Heureusement, c’est relativement bien géré et on a eu de belles années avant ça. On n’est donc pas en danger. Par contre, beaucoup de producteurs le sont ou ont déjà carrément arrêté. Le secteur est clairement fragilisé.
Ma conviction, c’est que l’alimentation est un formidable levier de transformation de la société. On a besoin de se nourrir et on fait des choix alimentaires plusieurs fois par jour. Au final, ce sont les consommateurs qui ont en main les clés de ce changement.

D’ici a aussi ses jardins
Pour célébrer sa première décennie, D’ici organise deux événements durant ce week-end.
Ce samedi 27 mai, dès 10h, les Jardins D’ici seront à découvrir lors de leur inauguration. «Il s’agit d’un terrain d’1,5 ha autour du bâtiment du magasin de Naninne, indique le co-fondateur de l’enseigne, Frank Mestdagh. On avait une collaboration avec des maraîchers qui venaient cultiver leurs légumes mais on a eu du mal à la pérenniser. On a donc décidé d’y développer un autre projet.»

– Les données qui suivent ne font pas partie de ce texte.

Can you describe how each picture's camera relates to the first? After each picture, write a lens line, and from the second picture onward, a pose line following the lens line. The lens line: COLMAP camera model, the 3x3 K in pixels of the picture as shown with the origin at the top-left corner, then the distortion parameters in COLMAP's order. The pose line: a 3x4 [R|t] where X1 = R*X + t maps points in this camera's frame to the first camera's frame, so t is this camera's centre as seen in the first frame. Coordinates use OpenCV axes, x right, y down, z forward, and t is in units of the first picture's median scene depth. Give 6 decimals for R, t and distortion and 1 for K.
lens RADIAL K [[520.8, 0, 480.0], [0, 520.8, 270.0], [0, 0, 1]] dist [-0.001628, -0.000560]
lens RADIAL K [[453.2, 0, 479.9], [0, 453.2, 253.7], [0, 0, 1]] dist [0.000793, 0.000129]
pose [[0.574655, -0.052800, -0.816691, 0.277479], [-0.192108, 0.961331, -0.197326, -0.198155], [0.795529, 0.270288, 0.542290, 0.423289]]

Ce tout nouveau jardin est né d’une collaboration avec Natagora et Semisto (un collectif rassemblant des concepteurs, des formateurs et des spécialistes des forêts et de la permaculture). En collaboration avec l’ASBL Relocalise, D’ici a imaginé un jardin où petits et grands pourront se divertir, s’émerveiller et interagir grâce à des partenaires qui co-animent ce jardin et ses activités, à savoir la régionale namuroise des bénévoles de Natagora, et Michael Hulet, spécialiste de la forêt nourricière, amenée à se développer dans le futur. Le projet propose également une plaine de jeux, un poulailler mobile, un potager didactique et d’autres aménagements pour petits et grands.
À l’occasion de cette journée d’anniversaire, les associations Nature & Progrès, Cuisine Sauvage et la Ligue Royale Belge pour la Protection des Oiseaux animeront également divers stands et activités.

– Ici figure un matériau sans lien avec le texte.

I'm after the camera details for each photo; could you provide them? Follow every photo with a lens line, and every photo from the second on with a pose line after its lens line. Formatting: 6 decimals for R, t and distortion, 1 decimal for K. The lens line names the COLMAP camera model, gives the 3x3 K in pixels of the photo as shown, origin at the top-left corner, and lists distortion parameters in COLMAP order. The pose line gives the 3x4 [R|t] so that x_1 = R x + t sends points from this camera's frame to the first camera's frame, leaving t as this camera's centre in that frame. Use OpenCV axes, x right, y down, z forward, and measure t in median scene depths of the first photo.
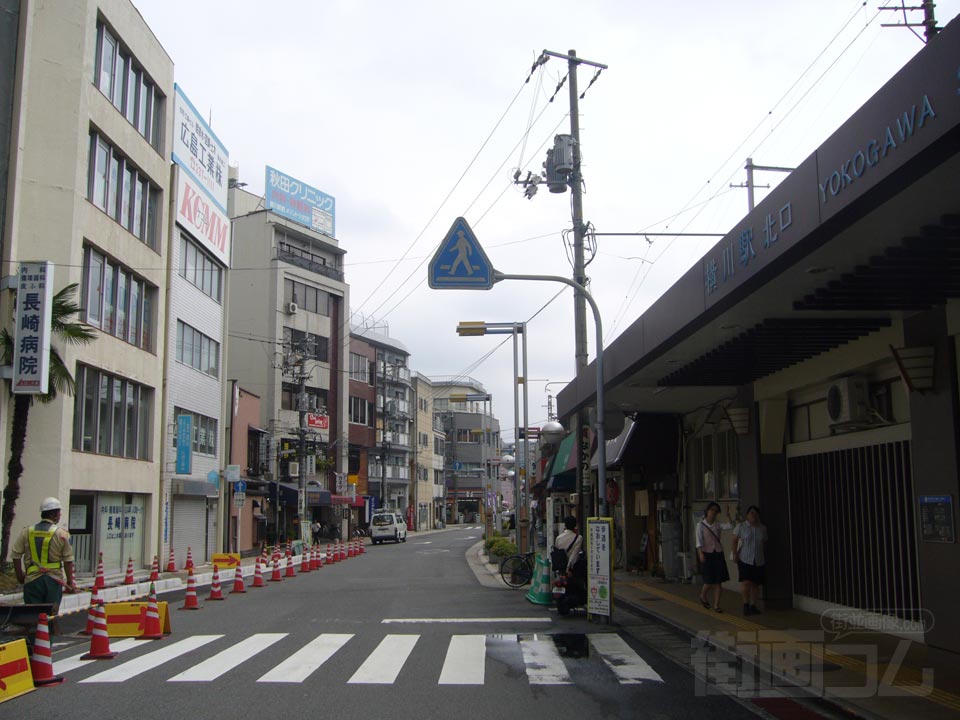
lens RADIAL K [[999.6, 0, 466.8], [0, 999.6, 362.3], [0, 0, 1]] dist [-0.104465, 0.124093]
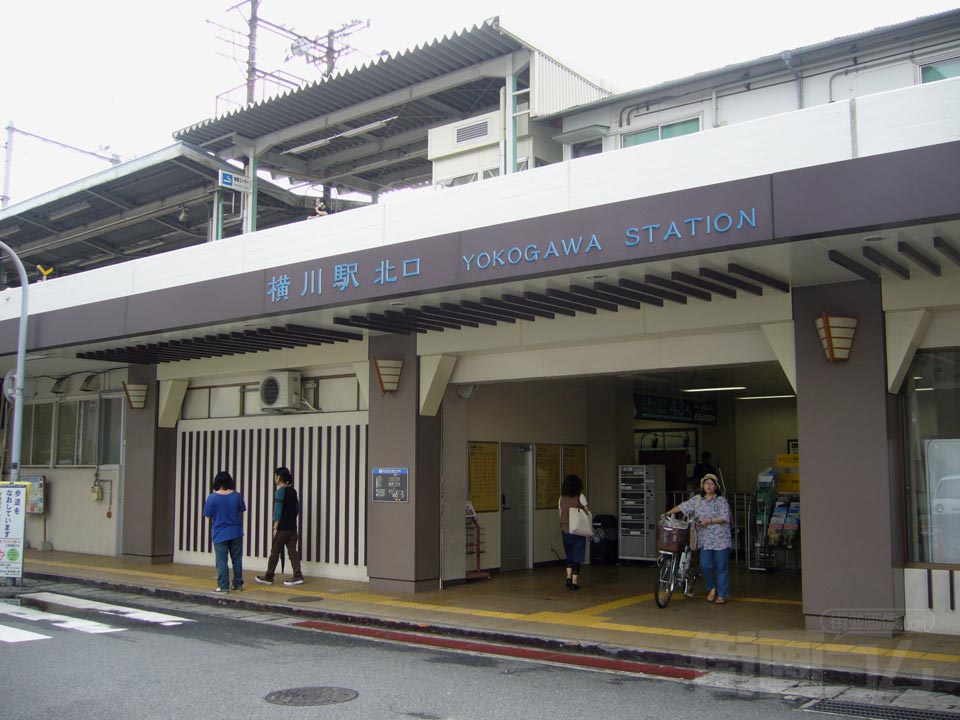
lens RADIAL K [[999.6, 0, 466.8], [0, 999.6, 362.3], [0, 0, 1]] dist [-0.104465, 0.124093]
pose [[0.666796, 0.091414, 0.739612, -0.319636], [-0.113376, 0.993339, -0.020561, 0.002982], [-0.736565, -0.070144, 0.672719, -0.006260]]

Pour Frank Mestdagh, ce projet est plus que jamais en phase avec les valeurs de l’enseigne. «Notre raison d’être est d’inspirer nos équipes, les producteurs, les consommateurs et les commerçants pour tendre vers une consommation encore plus locale et responsable et créer du lien entre tous ces acteurs.» Le lendemain, D’ici organise aussi sa première marche gourmande à travers le village de Naninne. Un menu 100 % local en 6 étapes mais elle est déjà complète.